Curieusement, le miracle de
Lagny n’est guère évoqué lors de l’enquête préalable à la canonisation de
Jeanne. Mgr Dupanloup, évêque d’Orléans, est le premier à demander en 1869
que Jeanne soit dans le « Canon des saints ». En 1894, Jeanne est faite Vénérable par Léon XIII, qui
affirme : « Jeanne est nôtre ». Lors du procès en béatification
(122 sessions à partir de 1897), de nombreux historiens sont consultés. On
retient trois miracles de guérison intervenus au XIXe siècle,
donc bien postérieurs à sa mort. Faite Bienheureuse en 1909 par Pie X, qui
retient « l’héroïcité des vertus de la vénérable servante de Dieu
Jeanne d’Arc, la vierge », elle est invoquée lors de la
bataille de la Marne par le chef des armées françaises qui retient « Jeanne
d’Arc » comme
mot d’ordre pour ses troupes. Puis elle
est finalement déclarée Sainte le
16 mai 1920, en présence de 300 évêques, d’une
délégation du Québec et de milliers de pèlerins français (qui ont du mal à arriver à Rome
en raison des mouvements de grève qui
paralysaient l’Italie).
Le procès de Rome est celui
d’une vierge héroïque qui a sauvé la France et qui a exprimé des vertus
fondamentales. Belle réhabilitation posthume pour celle qui dut affronter
l’injuste procès de Rouen, à l’issue duquel elle fut condamnée à mort en 1431.

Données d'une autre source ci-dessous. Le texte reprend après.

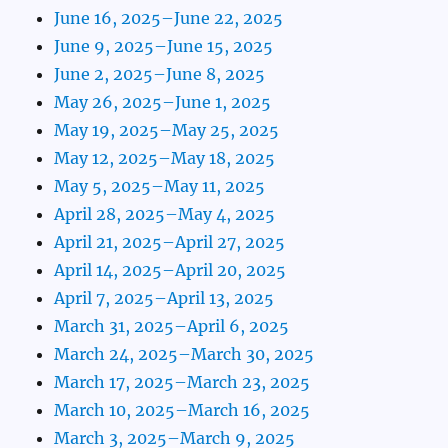
June 16, 2025–June 22, 2025
June 9, 2025–June 15, 2025
June 2, 2025–June 8, 2025
May 26, 2025–June 1, 2025
May 19, 2025–May 25, 2025
May 12, 2025–May 18, 2025
May 5, 2025–May 11, 2025
April 28, 2025–May 4, 2025
April 21, 2025–April 27, 2025
April 14, 2025–April 20, 2025
April 7, 2025–April 13, 2025
March 31, 2025–April 6, 2025
March 24, 2025–March 30, 2025
March 17, 2025–March 23, 2025
March 10, 2025–March 16, 2025
March 3, 2025–March 9, 2025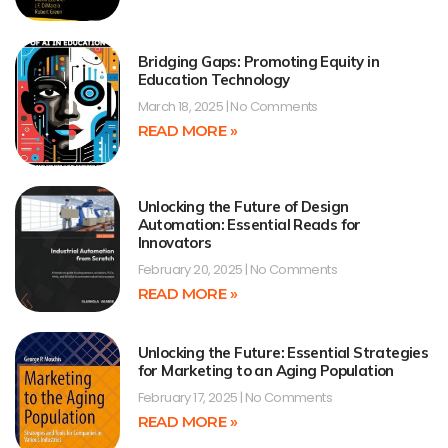
Bridging Gaps: Promoting Equity in
Education Technology
March 18, 2025
No Comments
READ MORE »
Unlocking the Future of Design
Automation: Essential Reads for
Innovators
February 20, 2025
No Comments
READ MORE »
Unlocking the Future: Essential Strategies
for Marketing to an Aging Population
February 17, 2025
No Comments
READ MORE »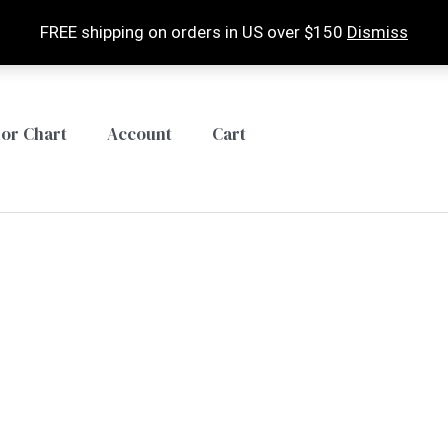
FREE shipping on orders in US over $150
Dismiss
lor Chart
Account
Cart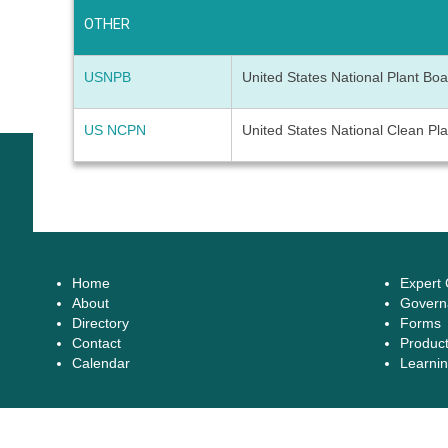
OTHER
USNPB
United States National Plant Bo
US NCPN
United States National Clean Pl
Home
Expert
About
Govern
Directory
Forms
Contact
Produc
Calendar
Learnin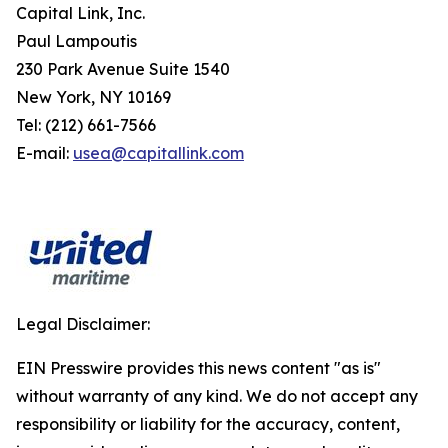
Capital Link, Inc.
Paul Lampoutis
230 Park Avenue Suite 1540
New York, NY 10169
Tel: (212) 661-7566
E-mail:
usea@capitallink.com
Legal Disclaimer:
EIN Presswire provides this news content "as is"
without warranty of any kind. We do not accept any
responsibility or liability for the accuracy, content,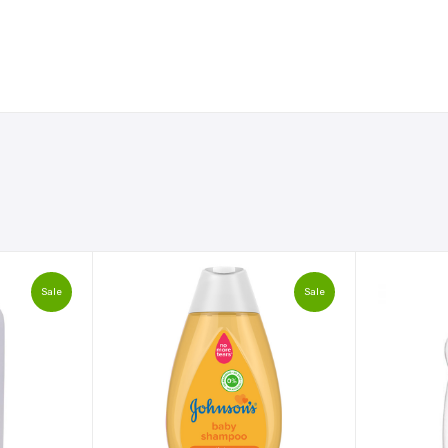
Sale
Sale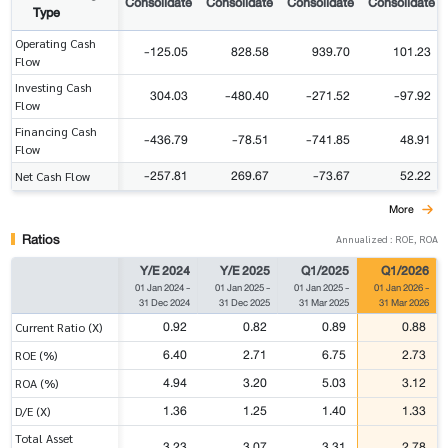
Consolidate
Consolidate
Consolidate
Consolidate
Type
Operating Cash
-125.05
828.58
939.70
101.23
Flow
Investing Cash
304.03
-480.40
-271.52
-97.92
Flow
Financing Cash
-436.79
-78.51
-741.85
48.91
Flow
-257.81
269.67
-73.67
52.22
Net Cash Flow
More
Ratios
Annualized : ROE, ROA
Y/E 2024
Y/E 2025
Q1/2025
Q1/2026
01 Jan 2024
-
01 Jan 2025
-
01 Jan 2025
-
01 Jan 2026
-
31 Dec 2024
31 Dec 2025
31 Mar 2025
31 Mar 2026
0.92
0.82
0.89
0.88
Current Ratio (X)
6.40
2.71
6.75
2.73
ROE (%)
4.94
3.20
5.03
3.12
ROA (%)
1.36
1.25
1.40
1.33
D/E (X)
Total Asset
3.23
3.07
3.31
2.78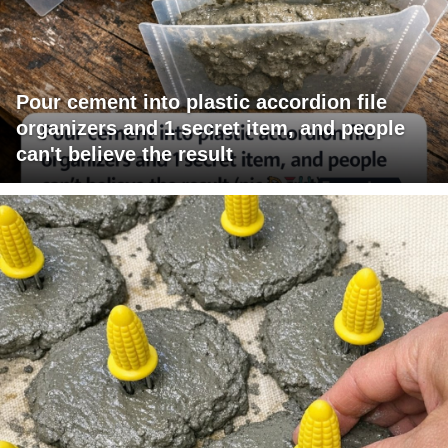
Pour cement into plastic accordion file
organizers and 1 secret item, and people
can't believe the result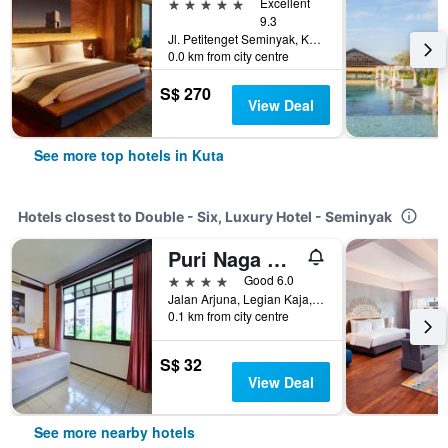
5 stars
Excellent
9.3
Jl. Petitenget Seminyak, Kec. Kuta Utara, Kabupaten Badung, Bali No.51B, Kuta, Indonesia
0.0 km from city centre
S$ 270
View Deal
See more top hotels in Kuta
Hotels closest to Double - Six, Luxury Hotel - Seminyak
Puri Naga Beachfront Cottages
4 stars
Good 6.0
Jalan Arjuna, Legian Kaja, Kuta, Indonesia
0.1 km from city centre
S$ 32
View Deal
See more nearby hotels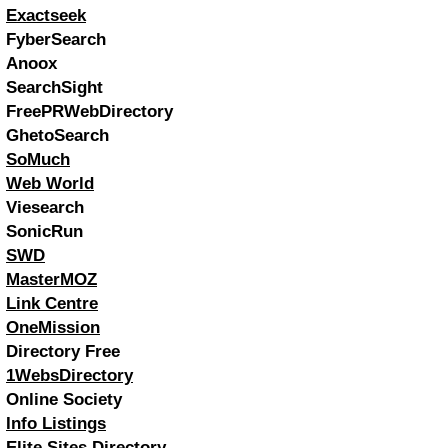
Exactseek
FyberSearch
Anoox
SearchSight
FreePRWebDirectory
GhetoSearch
SoMuch
Web World
Viesearch
SonicRun
SWD
MasterMOZ
Link Centre
OneMission
Directory Free
1WebsDirectory
Online Society
Info Listings
Elite Sites Directory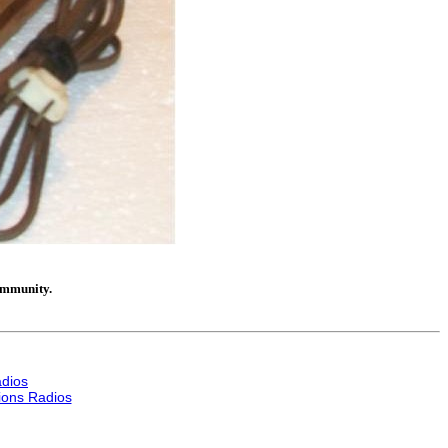
community.
dios
ons Radios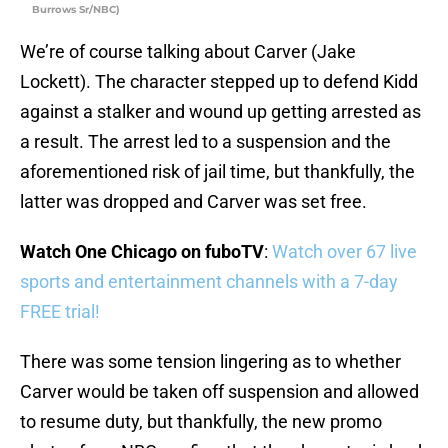
Burrows Sr/NBC)
We’re of course talking about Carver (Jake
Lockett). The character stepped up to defend Kidd
against a stalker and wound up getting arrested as
a result. The arrest led to a suspension and the
aforementioned risk of jail time, but thankfully, the
latter was dropped and Carver was set free.
Watch One Chicago on fuboTV
:
Watch over 67 live
sports and entertainment channels with a 7-day
FREE trial!
There was some tension lingering as to whether
Carver would be taken off suspension and allowed
to resume duty, but thankfully, the new promo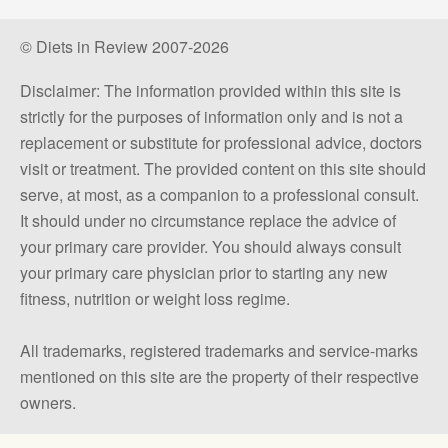
© Diets in Review 2007-2026
Disclaimer: The information provided within this site is
strictly for the purposes of information only and is not a
replacement or substitute for professional advice, doctors
visit or treatment. The provided content on this site should
serve, at most, as a companion to a professional consult.
It should under no circumstance replace the advice of
your primary care provider. You should always consult
your primary care physician prior to starting any new
fitness, nutrition or weight loss regime.
All trademarks, registered trademarks and service-marks
mentioned on this site are the property of their respective
owners.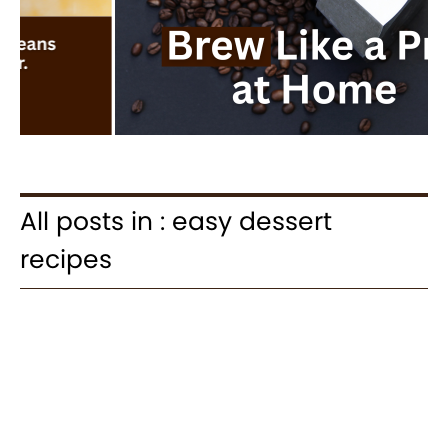
All posts in : easy dessert
recipes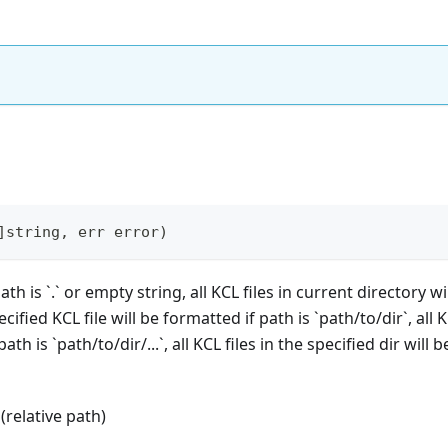
]
string
,
 err 
error
)
path is
`
.
`
or empty string, all KCL files in current directory wi
ecified KCL file will be formatted if path is
`
path/to/dir
`
, all 
 path is
`
path/to/dir/...
`
, all KCL files in the specified dir will b
s
(
relative path
)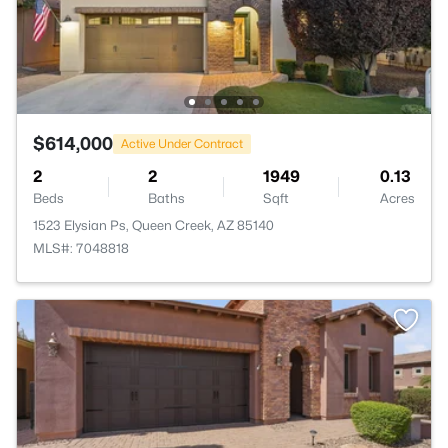
$614,000
Active Under Contract
2
2
1949
0.13
Beds
Baths
Sqft
Acres
1523 Elysian Ps, Queen Creek, AZ 85140
MLS#: 7048818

Procès politique d’une femme se disant « Envoyée par Dieu », dont la plus belle phrase prononcée le
24 février 1431 devant ses juges, en réponse à la question d’un accusateur
lui demandant si elle croyait être en état de grâce, fut : « Si je
n’y suis, Dieu veuille m’y mettre, et si s’y suis, Dieu veuille m’y tenir ».
Procès mené par
des hommes qui la jugent outrageusement habillée en homme et
qui, devant sa pertinacité et sa résistance, abandonnent l’idée de l’amener à
la résipiscence.
Hérétique, relapse, apostate,
idolâtre… tels sont les quatre mots
écrits sur la mitre dont on l’embéguine le 30 mai 1431 avant d’enflammer
le bucher qui va la réduire en cendres. Enlacée à sa foi et à son espérance,
conservant le mystère des voix célestes entendues, héroïque et courageuse
devant l’implacable sentence, pendant que rougissent les terribles braises du
supplice, celle qui s’évanouit dans le souffle du feu, celle qui a redonné
souffle de vie à un petit innocent, s’élève pour l’éternité dans le souffle
ininterrompu de la postérité, de l’histoire de la patrie et de la Chrétienté.